British Land Releases Commercial Property Results

Posted on 29 May, 2011 by MOVEHUT

After the royal fanfare that greeted the highly-praised results of Land Securities, British Land didn’t quite manage a headline grabbing Pippa Middleton performance, but neither was it a shunned Sarah Ferguson show. Instead, the UK commercial property investment, management and development company delivered a solid round of figures, competent in a sit-in-Royal-box-and-wave-at-crowds-at-Wimbledon manner. Underlying profits were up 2.8%, at £256m, partly attributed to a focus on retail sites and strong lettings performance.

By 2014, £1.1bn will have been spent on building 2.2m sq ft of Central London commercial property, including the iconic Cheesegrater, which last week announced an agreement to lease ten floors to US insurance giant Aon. British Land expects its strategy of acquiring prime commercial property to literally pay dividends, particularly as demand for Central London office space is anticipated to rise, continuing the trend of the past three quarters.

The UK’s second biggest property company by assets outlined plans to pick up more bank disposals, similar to the £240m purchase of Drakes Circle shopping centre in Plymouth.

The commercial property portfolio currently comprises 99 superstores, 90 retail warehouse properties, 12 shopping centres and 10 department stores. This represents 33m sq ft of space, valued at £9.6bn, up 6.9%. This was less than the previous year’s 13.5%, with analysts citing the slowdown of the commercial property market’s recovery.

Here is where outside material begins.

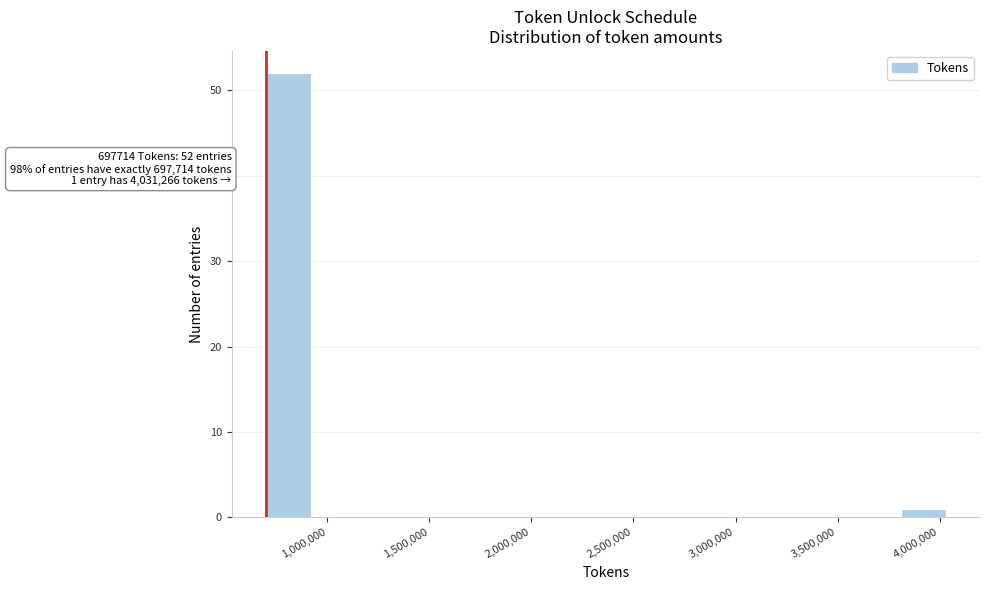

Over which range of the x-axis is the bar tallest?

700000 to 900000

Accountants and bankers have been kept busy; over £1.1bn of debt has been successfully refinanced, a £560m unsecured revolving facility with 11 banks has been signed, resulting in an extension of the refinancing requirement (based on projected expenditure) until June 2014. Net debts are slightly above £1.7bn, with an average maturity of 10.7 years.

In some corners of the City, the figures were met with an uneasiness similar to that felt by British diplomats whenever Prince Philip prepares to make a joke. The share price fell 15p and a couple of investment banks downgraded their recommendations from Buy to Hold.